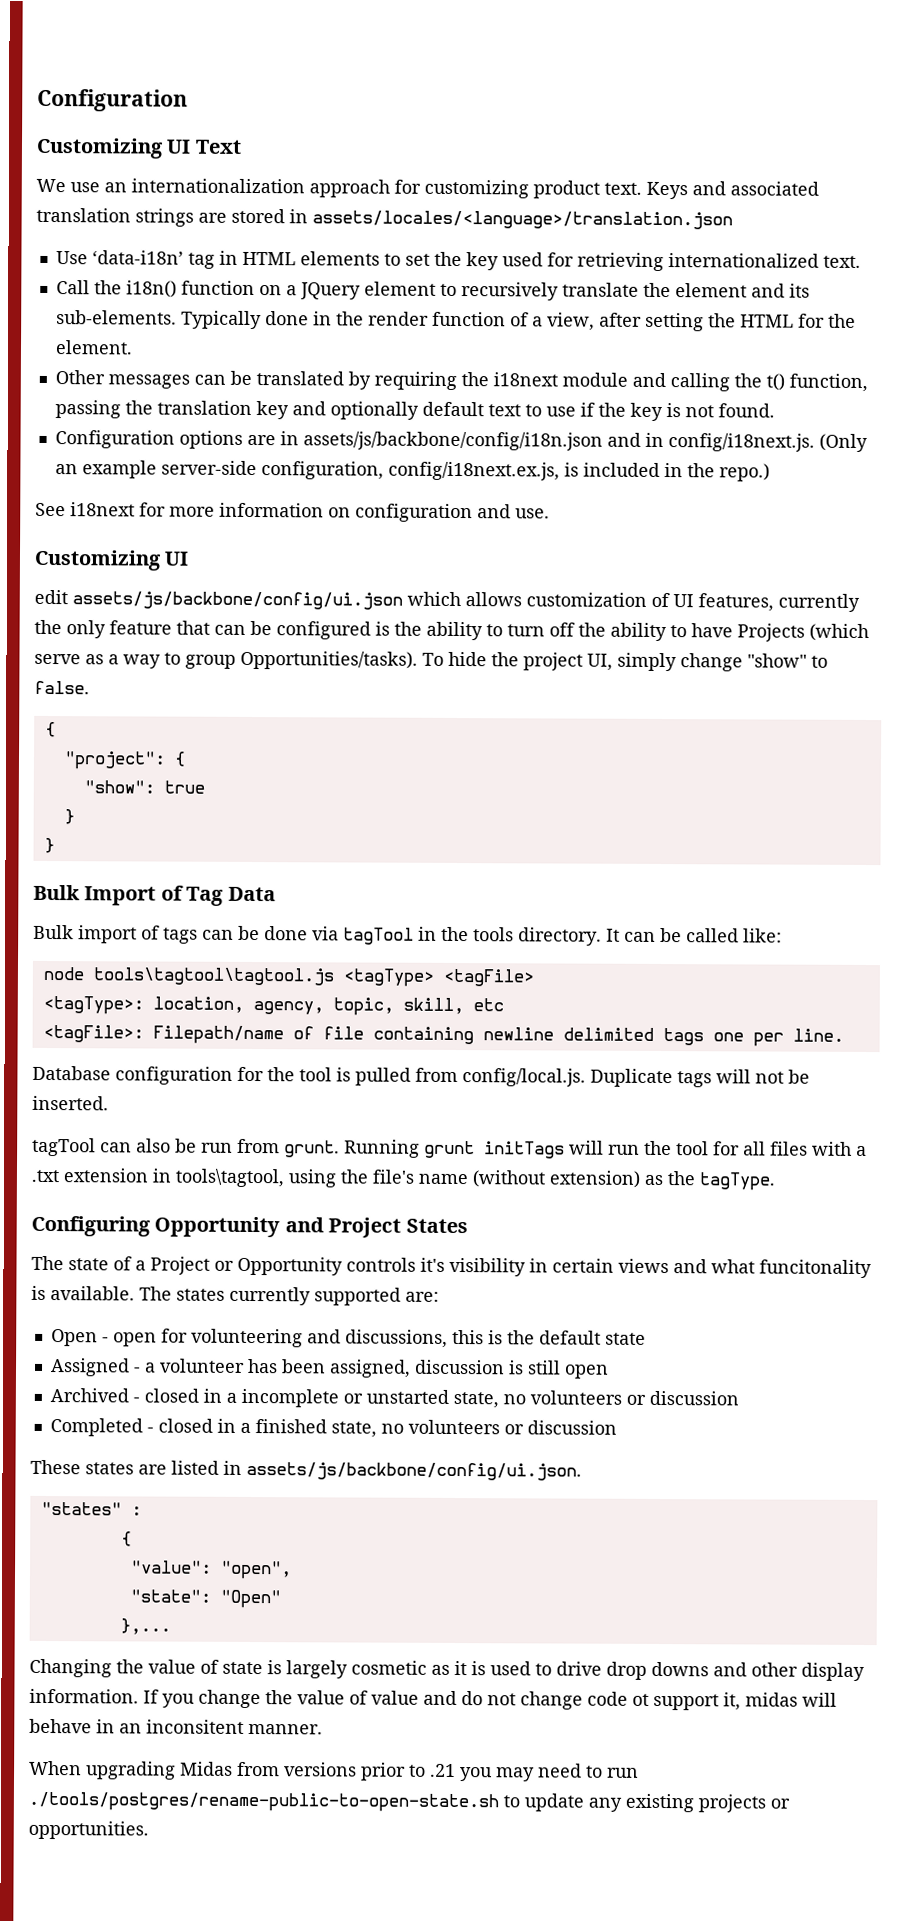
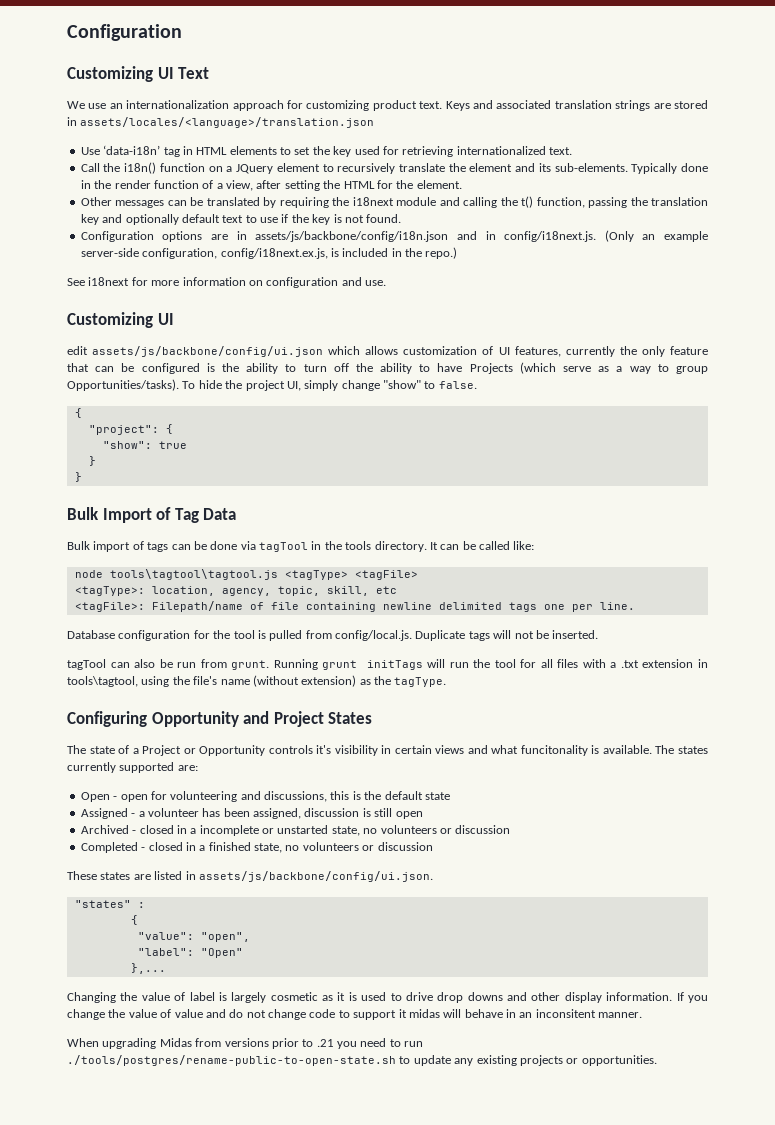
[129,1589,211,1603] "state": -> [137,948,194,956] "label":
[222,1661,263,1675] state -> [189,992,215,1001] label
[632,1692,741,1711] ot support it, -> [338,1009,407,1020] to support it
[496,1767,535,1782] may -> (357, 1045) none

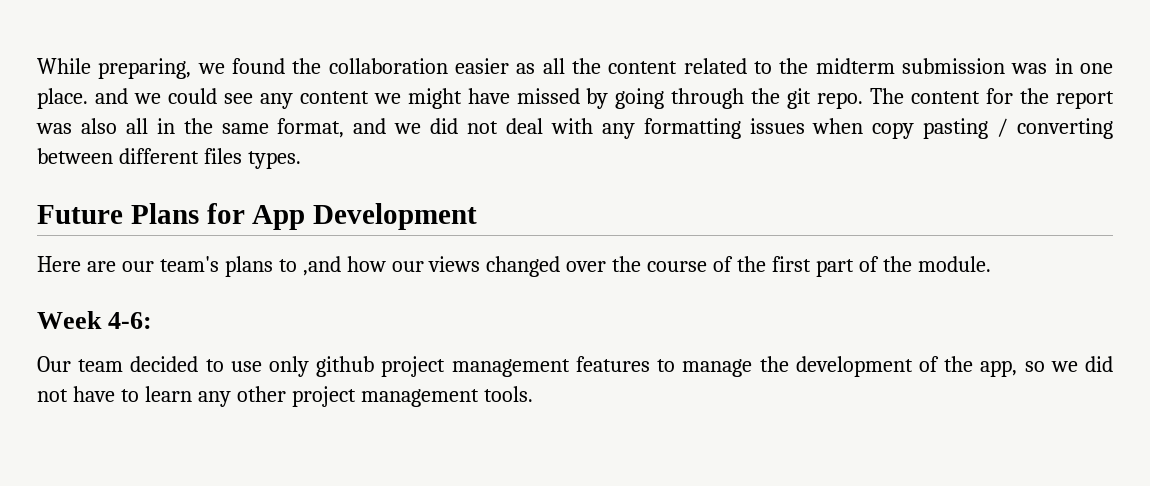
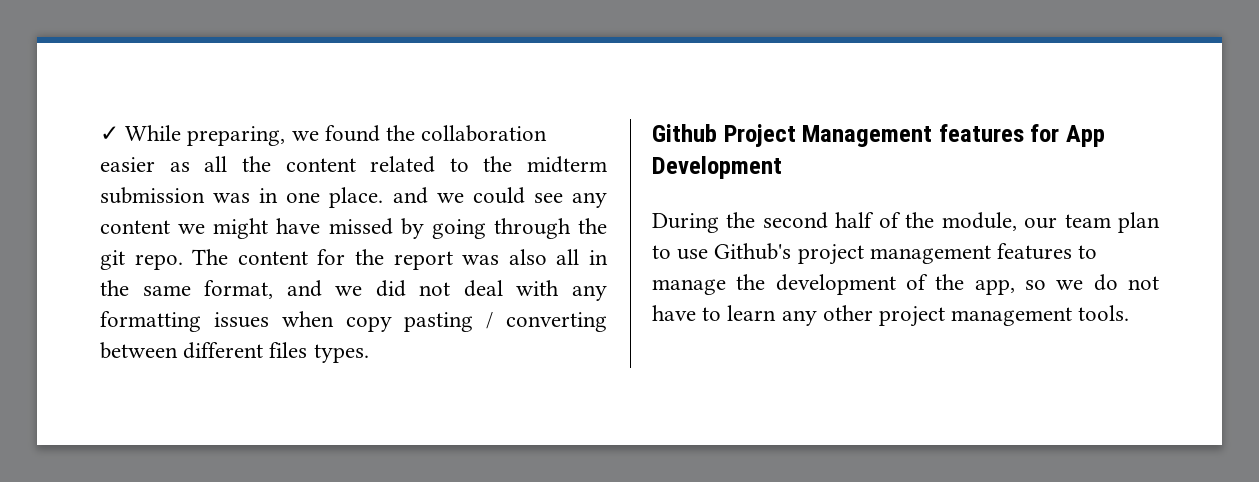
(37, 66) none -> [100,126,119,141] ✓
[37,203,199,224] Future Plans -> [652,124,1024,147] Github Project Management features
[37,256,991,277] [37,311,153,329] [37,356,375,377] Here are our team's plans to ,and how our views changed over the course of the first part of the module. // Week 4-6: // Our team decided to use only github -> [652,212,1160,233] [652,243,792,260] During the second half of the module, our team plan to use Github's
[1085,356,1113,372] did -> [1093,274,1118,291] do

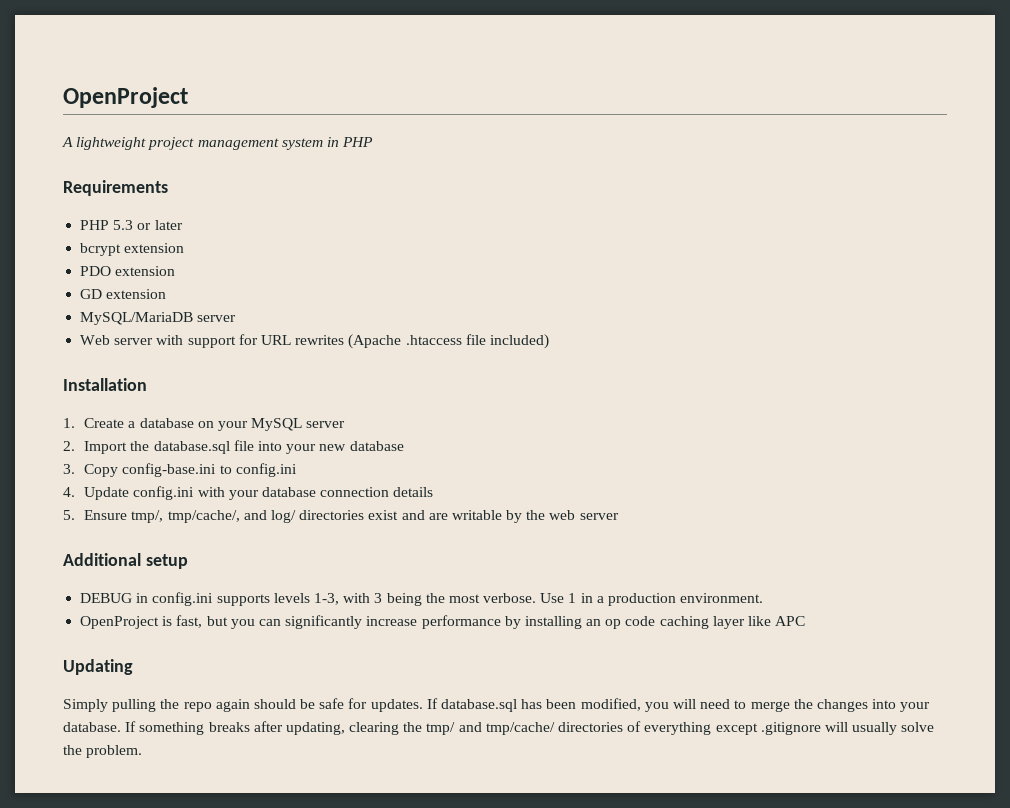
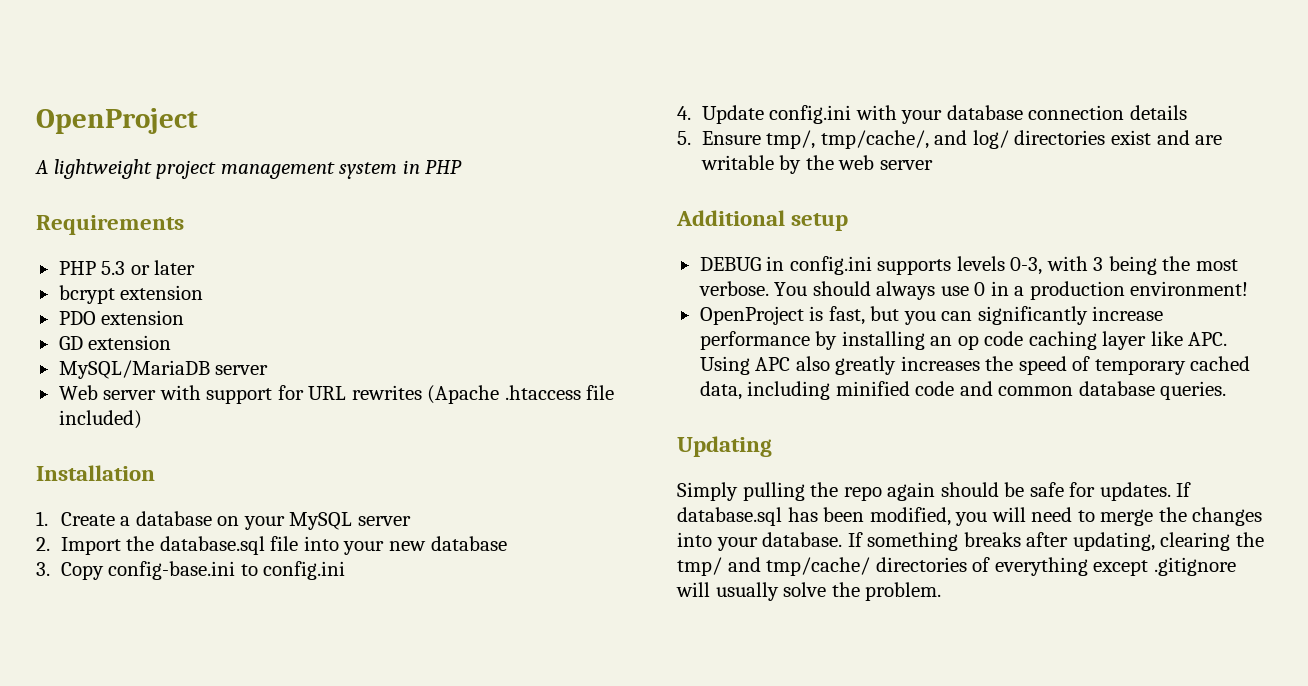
[313,593,339,605] 1-3, -> [1010,257,1043,275] 0-3,
[540,593,577,603] Use 1 -> [774,281,986,300] You should always use 0
[680,593,764,603] environment. -> [1130,281,1249,296] environment!
(772, 621) none -> [1188,332,1228,346] [699,356,750,375] APC. Using
(806, 621) none -> [795,356,1251,375] [699,381,1227,400] also greatly increases the speed of temporary cached data, including minified code and common database queries.

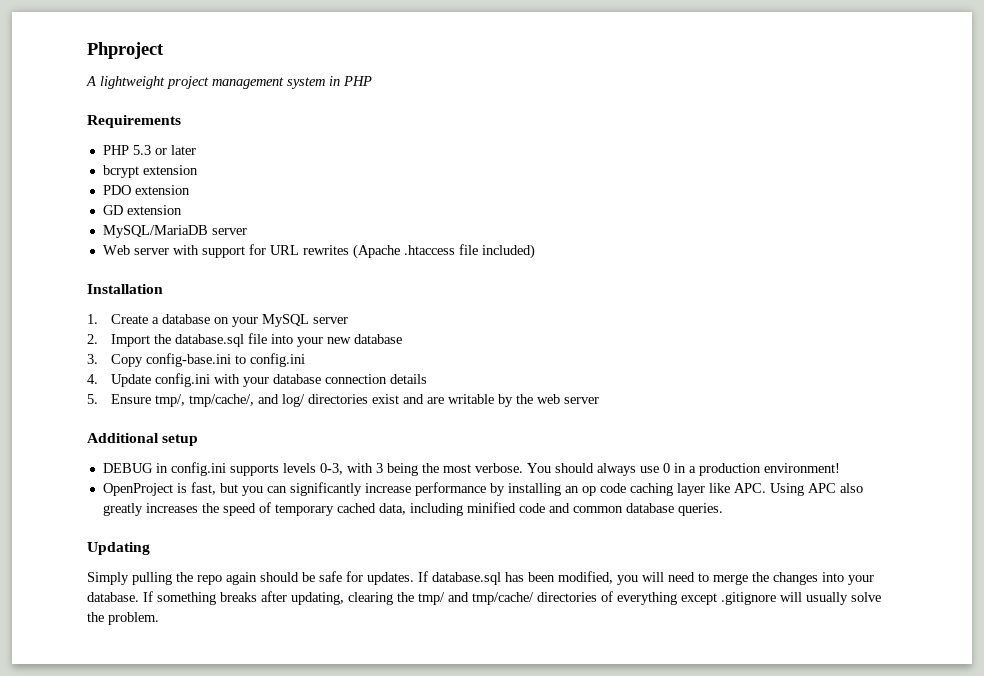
[36,108,198,134] OpenProject -> [87,42,164,59] Phproject

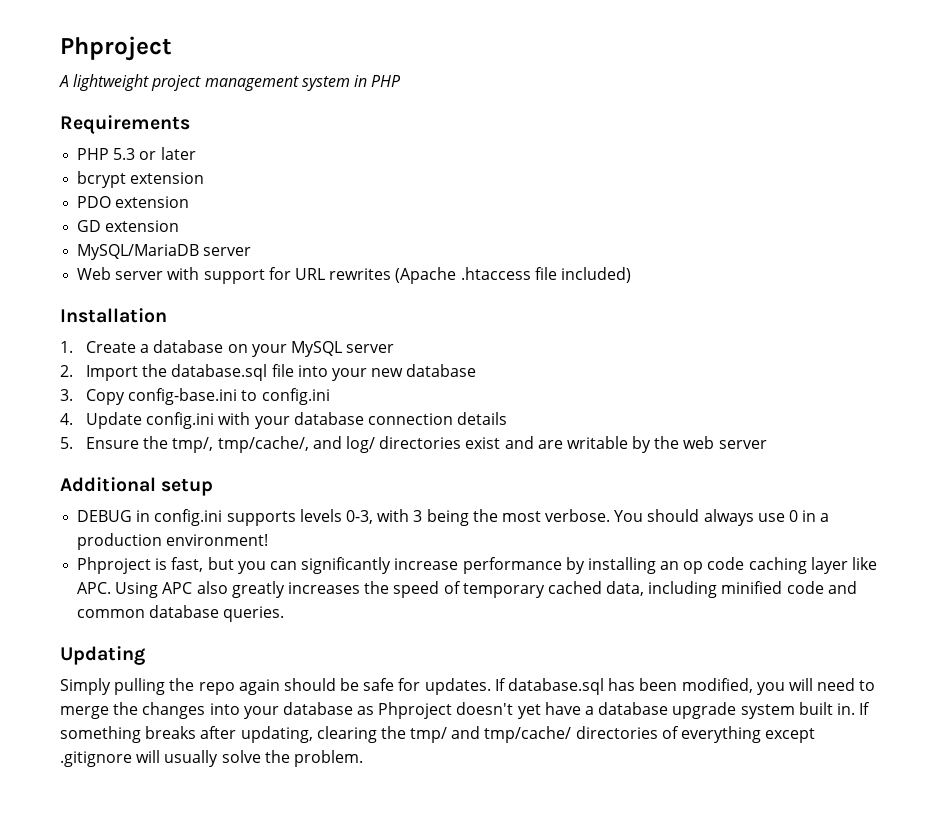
(152, 399) none -> [143,436,169,449] the
[102,483,173,496] OpenProject -> [77,557,152,574] Phproject
[87,592,139,602] database. -> [282,702,855,719] database as Phproject doesn't yet have a database upgrade system built in.

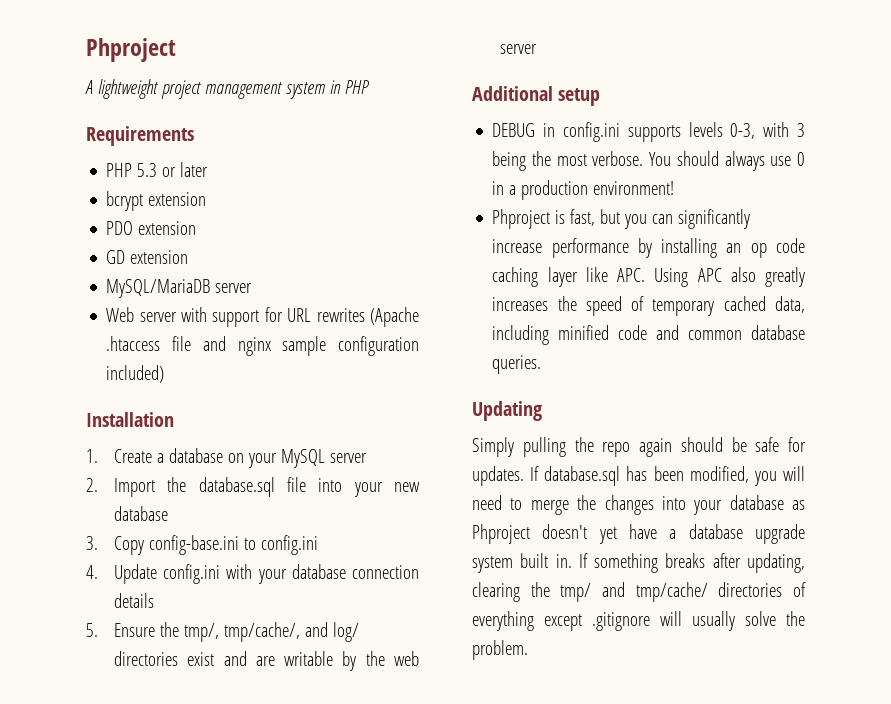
(557, 273) none -> [202,336,419,356] and nginx sample configuration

-*-

◆ **WRITTEN TASK**
In the records above, find the line containing "[496,1767,535,1782] may -> (357, 1045) none" and the line containing "[102,483,173,496] OpenProject ->", then give both of them again word for word along with every line between. Omit any pictures.

◆ **RESULT OF THE EXERCISE**
[496,1767,535,1782] may -> (357, 1045) none

(37, 66) none -> [100,126,119,141] ✓
[37,203,199,224] Future Plans -> [652,124,1024,147] Github Project Management features
[37,256,991,277] [37,311,153,329] [37,356,375,377] Here are our team's plans to ,and how our views changed over the course of the first part of the module. // Week 4-6: // Our team decided to use only github -> [652,212,1160,233] [652,243,792,260] During the second half of the module, our team plan to use Github's
[1085,356,1113,372] did -> [1093,274,1118,291] do

[313,593,339,605] 1-3, -> [1010,257,1043,275] 0-3,
[540,593,577,603] Use 1 -> [774,281,986,300] You should always use 0
[680,593,764,603] environment. -> [1130,281,1249,296] environment!
(772, 621) none -> [1188,332,1228,346] [699,356,750,375] APC. Using
(806, 621) none -> [795,356,1251,375] [699,381,1227,400] also greatly increases the speed of temporary cached data, including minified code and common database queries.

[36,108,198,134] OpenProject -> [87,42,164,59] Phproject

(152, 399) none -> [143,436,169,449] the
[102,483,173,496] OpenProject -> [77,557,152,574] Phproject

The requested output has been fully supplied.